WBUR interviews postdoctoral researcher about loss of native plants in New England

WBUR (NPR Boston) spoke with Caitlin McDonough MacKenzie, a postdoctoral researcher at the University of Maine, for the report, “New England is losing its native plants. Researchers say it’s time to stop and smell the wildflowers.” A recent study led by McDonough MacKenzie found that about one quarter of native New England wildflower species have been lost in the last 150 years. Researchers worry that this loss of biodiversity may harm local ecosystems, the report states. McDonough MacKenzie said the losses don’t follow an obvious pattern. “It’s not just developed sites that are losing more of their historic floras,” she said. “There are a lot of stressors and threats to our native plants.” A recent biodiversity report from the United Nations detailed massive extinctions happening across the globe, WBUR reported. Even though McDonough MacKenzie’s study didn’t find that wildflowers have gone extinct, she said the changes she found are just as concerning. “It can be really hard to wrap your head around these really big, abstract concepts of something like a United Nations report.
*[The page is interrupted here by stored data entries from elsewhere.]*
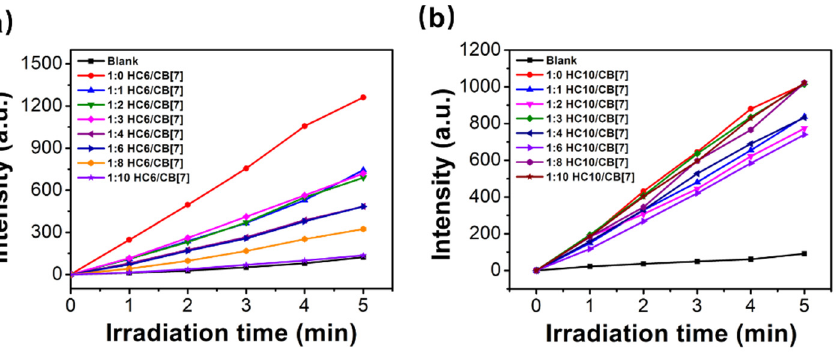
Figure 2. The ROS generation of ( a ) HC6 or ( b ) HC10 under the white light (5 mW/cm 2 ) after adding CB[7] in different proportions. DCFH is applied as the detection probe of ROS, and the excitation wavelength is 488 nm.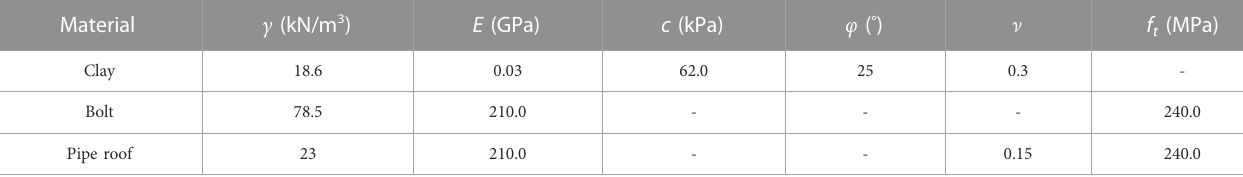
TABLE 2 Physico-mechanical parameters of surrounding rocks and initial support. Material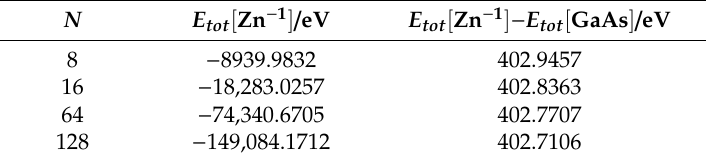
Table 1. The total energy of an N atoms large GaAs supercell containing one Zn atom on a Ga site and the di ff erence in total energy of two N atoms large GaAs supercells, one containing one Zn atom on a Ga site and the other one defect free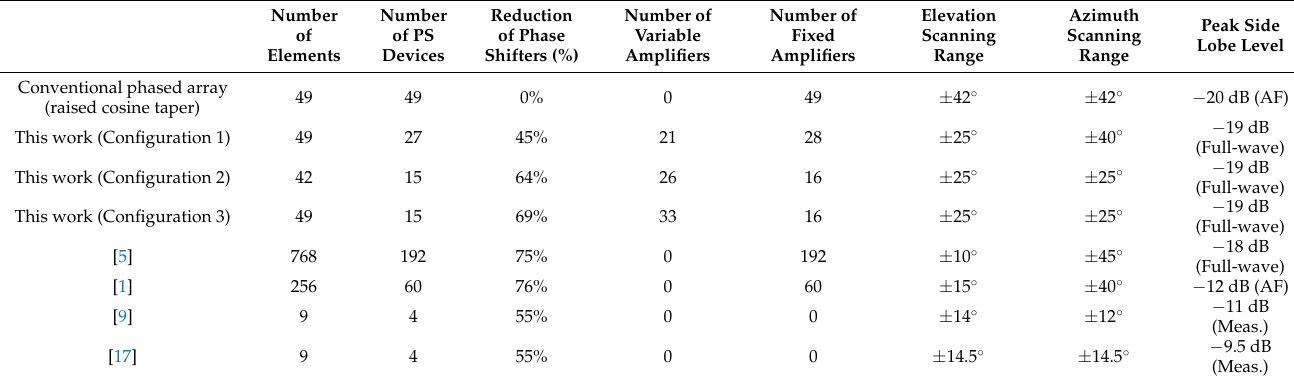
Table 5. Comparison of the three proposed configurations with respect to other existing techniques for 2-D phased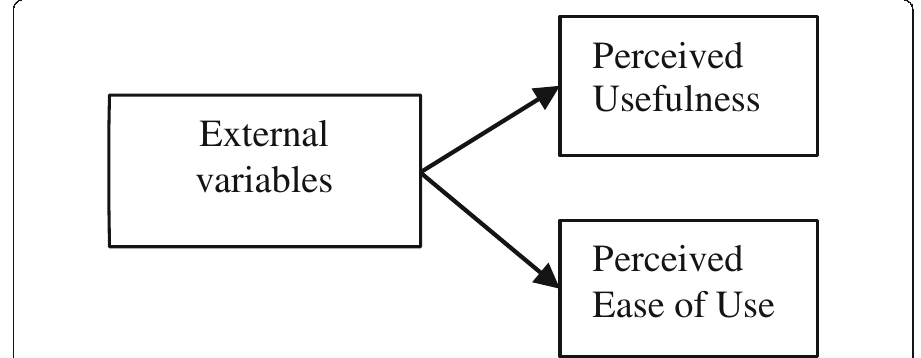
Fig. 2 Effects of external variables on perceived usefulness and perceived ease of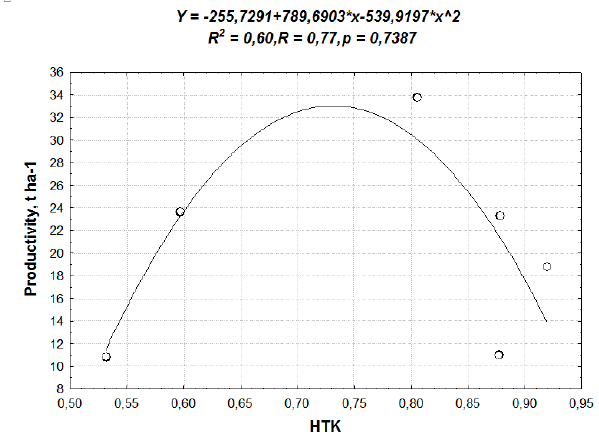
Figure 3. Dependence of lovage green mass productivity on the hydrothermal coefficient (2011-2016) The determination coefficient is considerable (R 2 =0.60), and the coefficient of the multiple correlation is high (R=0.77),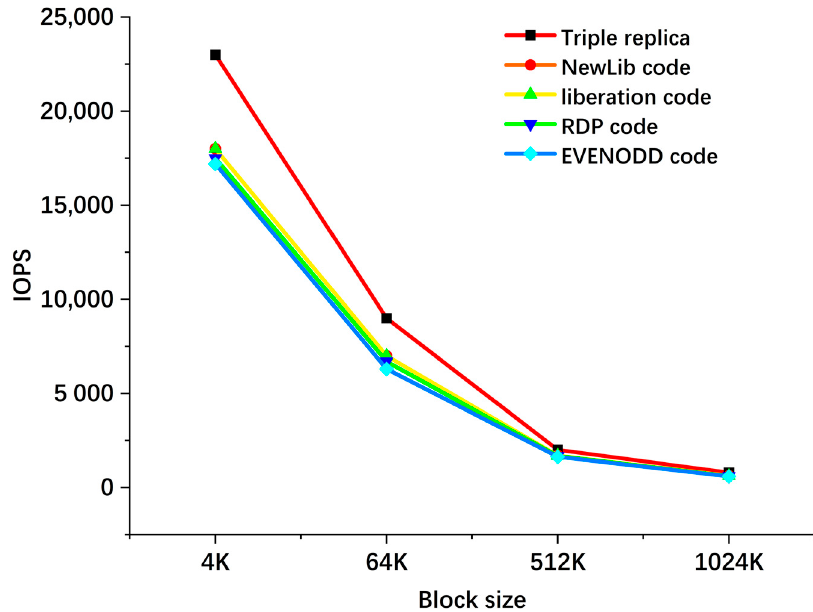
Figure 11. The IOPS in the random reading.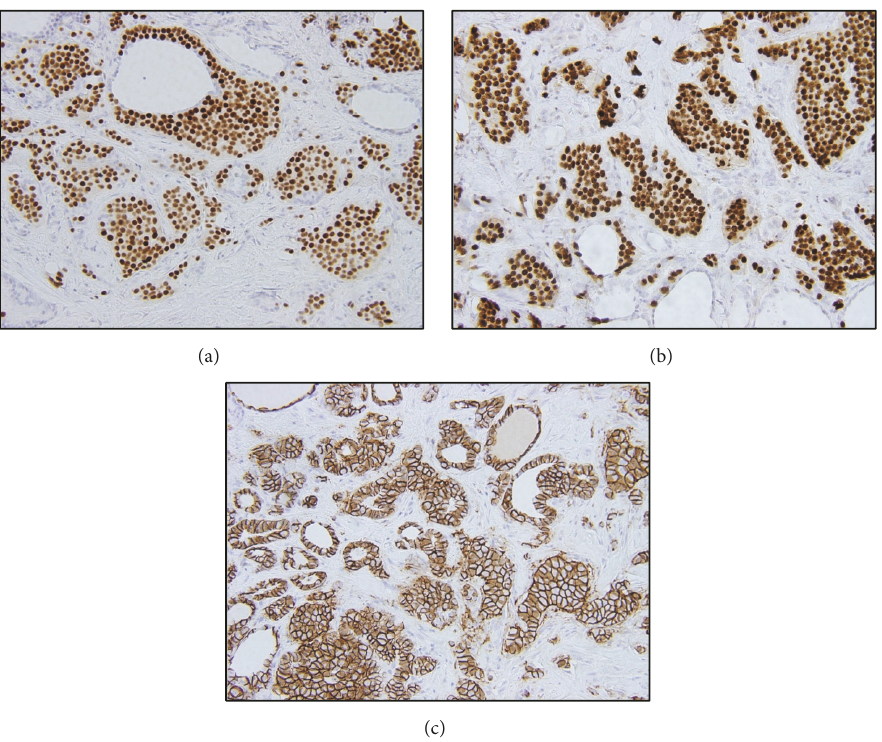
Figure 2: The tumor cells express nuclear positivity for ER ((a), x200) and GATA3 ((b), x200) immunohistochemistry, and diffuse membranous staining with e-cadherin ((c),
But when we look at it at a local level it drives home how real this is, especially when you can point to these things happening basically in our backyard here, in New England,” she said. “This is not just a study of something that’s happening to polar bears in the Arctic or the Amazon rainforest being chopped down, this is happening right here.” Lancaster Farming also reported on the study, and New England Public Radio carried the WBUR report. McDonough MacKenzie also was a recent guest on WNPR‘s (Connecticut Public Radio) “Where We Live” program. The show’s topic was the significance of Connecticut’s new commitment to offshore wind.